There are rumors of companies like Akeena planning to sell panel kits in Home Depot (in areas that Akeena does not directly serve). The idea would be that a pro installer would pick up the kit there, but a highly skilled homeowner might be able to make it work.

A permit will probably be required by your jurisdiction, but that's no different than applying for any other construction. And you'll have to inform your power utility in advance, which may or may not be routine, depending on how often people connect solar in your area.

If you want to see how we connected our system, a link is below. I did not really save money by doing it myself. That's because pro's can get better prices on the panels, which makes up for the labor cost.

Laura asks…

Can solar panels be installed on a home in the US with asphalt shingles?

How does roof replacement work for a 20 year roof?

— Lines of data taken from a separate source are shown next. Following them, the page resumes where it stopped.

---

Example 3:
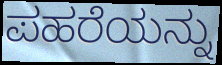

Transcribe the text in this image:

ಪಹರೆಯನ್ನು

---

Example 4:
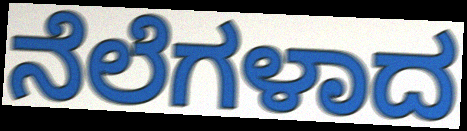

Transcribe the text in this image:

ನೆಲೆಗಳಾದ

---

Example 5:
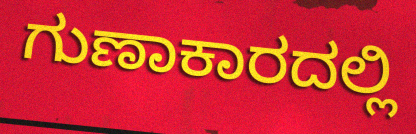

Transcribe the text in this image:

ಗುಣಾಕಾರದಲ್ಲಿ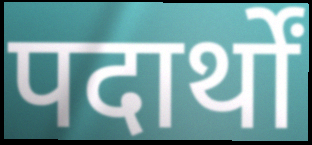
पदार्थों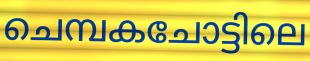
ചെമ്പകചോട്ടിലെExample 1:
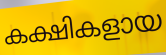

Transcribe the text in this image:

കക്ഷികളായ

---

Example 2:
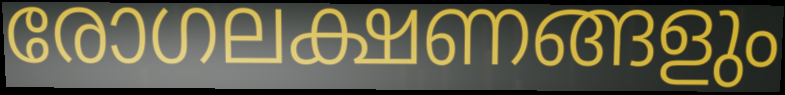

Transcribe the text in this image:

രോഗലക്ഷണങ്ങളും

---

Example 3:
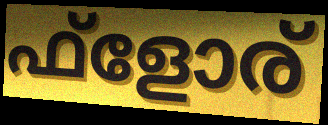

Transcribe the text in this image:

ഫ്ളോര്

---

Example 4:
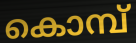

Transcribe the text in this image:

കൊമ്പ്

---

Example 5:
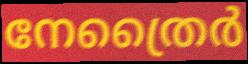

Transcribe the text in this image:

നേത്രൈർ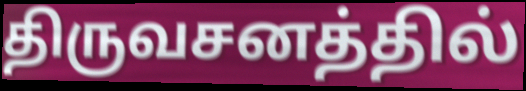
திருவசனத்தில்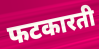
फटकारतीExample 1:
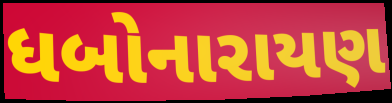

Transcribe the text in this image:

ધબોનારાયણ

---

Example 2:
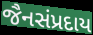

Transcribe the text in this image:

જૈનસંપ્રદાય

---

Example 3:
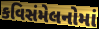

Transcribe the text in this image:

કવિસંમેલનોમાં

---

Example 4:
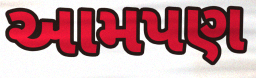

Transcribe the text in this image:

આમપણ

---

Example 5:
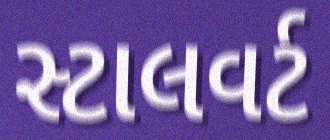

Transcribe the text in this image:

સ્ટાલવર્ટ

I've seen many panels installed in Europe, but only on homes with ceramic tiles on their roofs.

ssadmin answers:

Asphalt shingle is probably the easiest surface over which to install solar panels, because it is flat, and can be done without special hardware if desired.

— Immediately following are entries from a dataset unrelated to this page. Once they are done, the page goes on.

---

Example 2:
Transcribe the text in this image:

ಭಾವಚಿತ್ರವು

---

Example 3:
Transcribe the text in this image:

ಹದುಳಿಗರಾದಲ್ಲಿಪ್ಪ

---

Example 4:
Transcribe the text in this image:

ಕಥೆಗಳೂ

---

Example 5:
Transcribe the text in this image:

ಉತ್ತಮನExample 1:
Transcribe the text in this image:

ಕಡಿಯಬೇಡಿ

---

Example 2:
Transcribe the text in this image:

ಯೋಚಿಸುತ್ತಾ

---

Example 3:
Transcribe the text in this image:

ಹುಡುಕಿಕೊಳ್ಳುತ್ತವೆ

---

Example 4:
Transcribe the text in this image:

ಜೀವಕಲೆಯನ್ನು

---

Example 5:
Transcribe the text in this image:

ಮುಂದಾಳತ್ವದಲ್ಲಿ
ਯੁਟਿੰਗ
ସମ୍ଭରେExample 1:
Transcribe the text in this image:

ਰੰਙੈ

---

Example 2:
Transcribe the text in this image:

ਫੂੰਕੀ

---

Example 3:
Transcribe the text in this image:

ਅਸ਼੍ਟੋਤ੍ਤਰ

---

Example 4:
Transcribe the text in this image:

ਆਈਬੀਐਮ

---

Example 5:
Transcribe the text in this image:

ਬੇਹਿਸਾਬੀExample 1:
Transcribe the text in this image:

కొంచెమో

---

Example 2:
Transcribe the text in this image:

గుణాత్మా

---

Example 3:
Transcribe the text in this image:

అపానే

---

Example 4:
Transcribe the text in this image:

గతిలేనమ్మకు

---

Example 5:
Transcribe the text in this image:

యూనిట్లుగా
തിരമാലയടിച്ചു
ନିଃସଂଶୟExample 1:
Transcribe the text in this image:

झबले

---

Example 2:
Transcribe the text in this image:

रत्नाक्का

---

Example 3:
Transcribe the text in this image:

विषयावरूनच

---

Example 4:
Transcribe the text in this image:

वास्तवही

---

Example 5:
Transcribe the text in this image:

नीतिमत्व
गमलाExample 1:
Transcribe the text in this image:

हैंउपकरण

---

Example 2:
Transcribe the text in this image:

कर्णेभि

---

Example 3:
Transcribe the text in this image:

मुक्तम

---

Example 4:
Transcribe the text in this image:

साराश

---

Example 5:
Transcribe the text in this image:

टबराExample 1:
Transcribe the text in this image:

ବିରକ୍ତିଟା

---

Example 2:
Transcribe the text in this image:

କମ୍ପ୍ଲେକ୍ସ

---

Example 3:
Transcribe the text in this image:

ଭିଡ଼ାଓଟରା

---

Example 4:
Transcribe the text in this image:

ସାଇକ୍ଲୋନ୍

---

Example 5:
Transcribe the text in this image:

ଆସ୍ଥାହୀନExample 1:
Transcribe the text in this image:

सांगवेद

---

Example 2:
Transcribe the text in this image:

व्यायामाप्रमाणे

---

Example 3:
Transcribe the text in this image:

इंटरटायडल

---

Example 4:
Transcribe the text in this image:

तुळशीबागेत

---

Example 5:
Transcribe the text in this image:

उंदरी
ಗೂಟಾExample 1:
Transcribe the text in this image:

If this is a water heating panel, be sure that the underlying rafters are strong enough to support it.

For photovoltaic (solar electric), if this is to go onto an existing roof, the fastest and cheapest way is to simply drill pilot holes into the rafters, put “L” brackets in those places, and secure the panels to the brackets. Of course, the holes are sealed with silicon roof sealant to minimize water getting in.

A better approach is to remove sections of the asphalt shingle, and put in a standoff jack, which looks pretty similar to any of the vent pipes on a normal roof. Flashing is put around the standoff to insure water-tightness, the same as a sink vent. Then shingles are replaced, except for the one just downstream of the flashing. Rails are mounted to the standoffs, and the panels are mounted on the rails.

If the roof is being redone at the same time, the best time to put on the standoffs is when there is bare sheathing on the roof, before even putting down roofing felt.

After 20 years, if there is a need to replace the roof, the panels must be removed. This is not as hard a job as it sounds – a professional with helpers an take down an entire array in less than an hour. The standoffs are left on the roof, then the roofers come and do their job. When the roofers are finished, two more hours to put the panels back.

Joseph asks…

What direction should solar panels on the roof be directed for maximum daytime heating?

If a construction company were to build a solar heated home in middle latitudes in the Southern Hemisphere.

ssadmin answers:

It would be best to ask a professional installation company, or other folks in your area with solar heat, for what works best.

It will be something west of north, since the afternoon air temperatures are presumably higher than the morning temperatures. If the temperature is the same all day, then due north.

In the northern hemisphere, I seem to remember someone saying 220 degrees southwest was the best for them, but that's an individual experience. Who knows, maybe they have morning fog that burns off later.